* Work to complete:
1/ In the post about Borderline Personality Disorder, how many people does the writer say they have felt really attached to?
2/ Carry on the post about Borderline Personality Disorder, picking up after its final sentence.

* Extract:
============
Hello.
Sometimes I get feelings that I sit there and think "is this normal?" So, I go to the internet and research. I get "heartbroken" every time. I come across some pretty nasty comments about people with Borderline Personality Disorder. (BPD). Even some books paint a pretty ugly picture of people with BPD. I have come across comments occasionally here about BPD.
I will be the first to admit that I can difficult to be around sometimes. But, note the sometimes. People with BPD aren't angry, clingy, and don't have black and white thinking all the time. Sometimes I am okay and "normal". Then, I have moments of extreme despair and other times, I feel extremely happy. About the trying to avoid abandonment and getting attached...this doesn't happen with every person I meet. There's actually only a few people that I felt really attached to.
I also see a lot of things that say people with BPD lie a lot. I think depends on the person because I don't like being lied to and I have severe trust issues. So, I try and stay honest with others because that's what I expect to be given to me.
============
* Excerpted records:
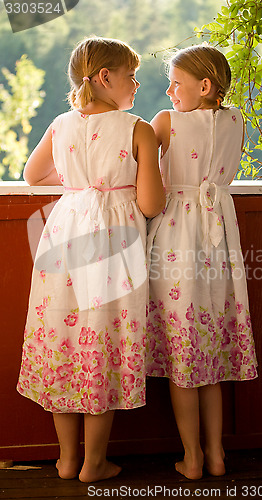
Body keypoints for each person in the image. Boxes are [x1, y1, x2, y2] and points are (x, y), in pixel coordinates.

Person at [17, 36, 165, 483]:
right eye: (131, 75)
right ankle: (94, 462)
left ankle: (65, 460)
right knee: (102, 345)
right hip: (112, 244)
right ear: (106, 78)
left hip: (64, 236)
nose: (137, 83)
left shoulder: (62, 123)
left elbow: (32, 175)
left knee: (63, 340)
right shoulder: (137, 127)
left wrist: (80, 182)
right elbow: (152, 203)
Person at [146, 44, 258, 480]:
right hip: (221, 239)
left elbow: (138, 169)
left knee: (183, 353)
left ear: (205, 85)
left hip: (178, 235)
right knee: (208, 355)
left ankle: (191, 457)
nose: (170, 91)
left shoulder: (166, 122)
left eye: (176, 83)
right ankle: (216, 454)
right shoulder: (236, 121)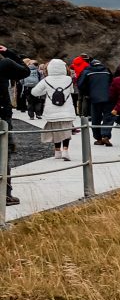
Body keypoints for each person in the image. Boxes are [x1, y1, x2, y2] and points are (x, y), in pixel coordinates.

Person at [0, 45, 30, 205]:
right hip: (2, 117)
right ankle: (5, 194)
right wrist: (8, 52)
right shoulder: (4, 64)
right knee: (3, 154)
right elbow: (25, 71)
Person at [31, 59, 77, 160]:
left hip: (52, 111)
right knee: (66, 131)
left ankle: (57, 152)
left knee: (56, 130)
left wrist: (47, 91)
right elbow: (72, 91)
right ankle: (65, 150)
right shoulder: (68, 79)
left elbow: (34, 92)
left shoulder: (46, 80)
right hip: (67, 110)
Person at [77, 57, 114, 145]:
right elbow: (112, 82)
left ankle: (98, 138)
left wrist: (87, 93)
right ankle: (105, 135)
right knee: (108, 117)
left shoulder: (87, 71)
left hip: (94, 98)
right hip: (108, 97)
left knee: (95, 118)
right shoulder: (107, 71)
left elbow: (80, 85)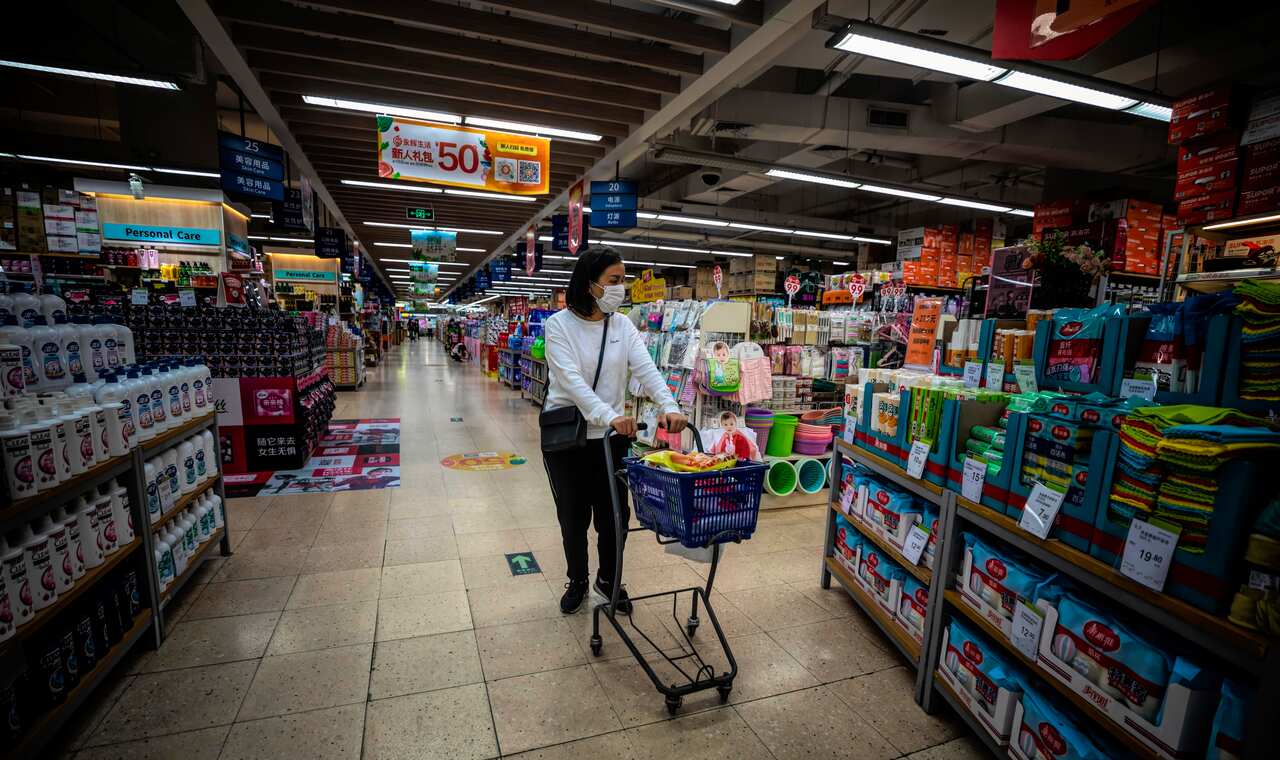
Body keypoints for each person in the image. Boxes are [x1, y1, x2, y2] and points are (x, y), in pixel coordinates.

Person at [542, 247, 688, 615]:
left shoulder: (623, 325)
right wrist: (607, 414)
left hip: (611, 439)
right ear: (590, 284)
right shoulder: (558, 326)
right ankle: (577, 579)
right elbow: (571, 381)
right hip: (570, 437)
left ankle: (609, 578)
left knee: (615, 518)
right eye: (614, 281)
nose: (621, 288)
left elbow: (647, 370)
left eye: (623, 280)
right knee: (574, 517)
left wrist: (668, 405)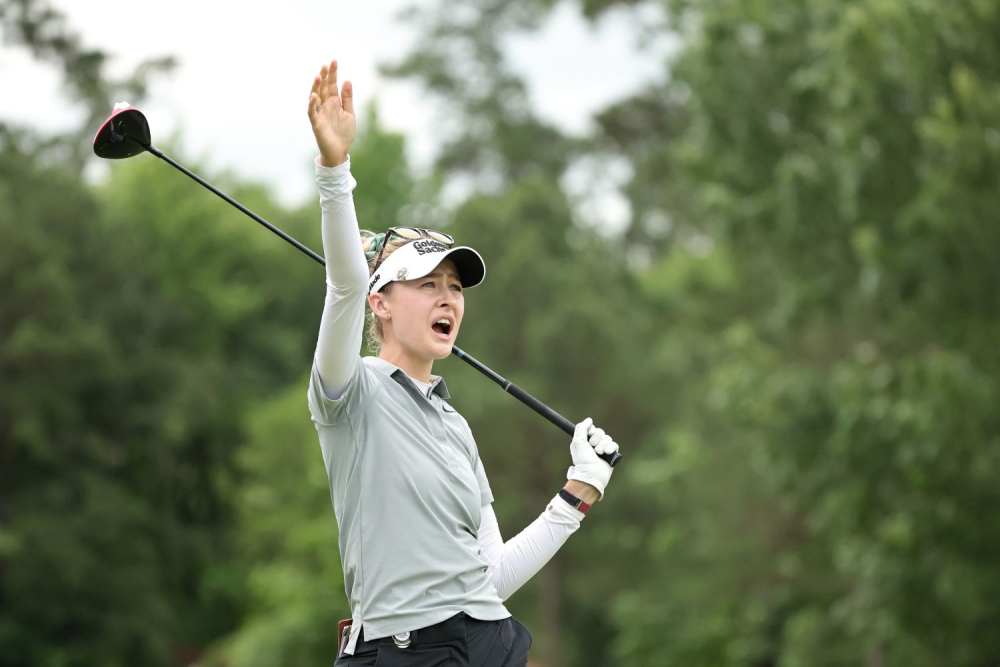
============
* Answers per task:
1/ Only a few people.

2/
I came across a post online about a person with BPD leaving a non-BPD person. The non-BPD person was upset because all they had read was that people with BPD try to avoid abandonment. I was slightly agitated at this post because they blamed the person with BPD. I feel like it's a "darned if you, darned if you don't" thing. If we are clingy and try and get someone back, we are stalkers; if we break up with someone, then we are hurting our partner and it's our fault. We can't win.
I, personally, don't like relationships not because of fear of abandonment, but because I get tired belittled. There's only so much you take. It's better to be alone than to be with someone who blames you for everything because you have BPD. I take responsibility for my share, I expect my partner to do the same. Takes two to tango (i.e. BPD people aren't arguing with themselves).
Another thing that bothers me to no end is "self diagnosing" BPD. I hate when people self diagnose or "diagnose" a friend, partner, or family member with BPD because of their behavior. Only a psychiatrist can/should diagnose BPD. It gives people with BPD a bad name when people "self diagnose" themselves and/or others to try and explain behaviors. They may or may not have BPD, but people who don't know what BPD is will see that and get a nasty picture of people with BPD.
I feel like some people make a mockery out of BPD. It's a serious mental illness. But, that being said, we have a lot of great qualities about us. I am smart, open minded, passionate (that extreme passion/feeling, if used for the good, can be great. I am learning to use it for the better and I tend to be more motivated and keep trying because of that strong feeling), and motivated.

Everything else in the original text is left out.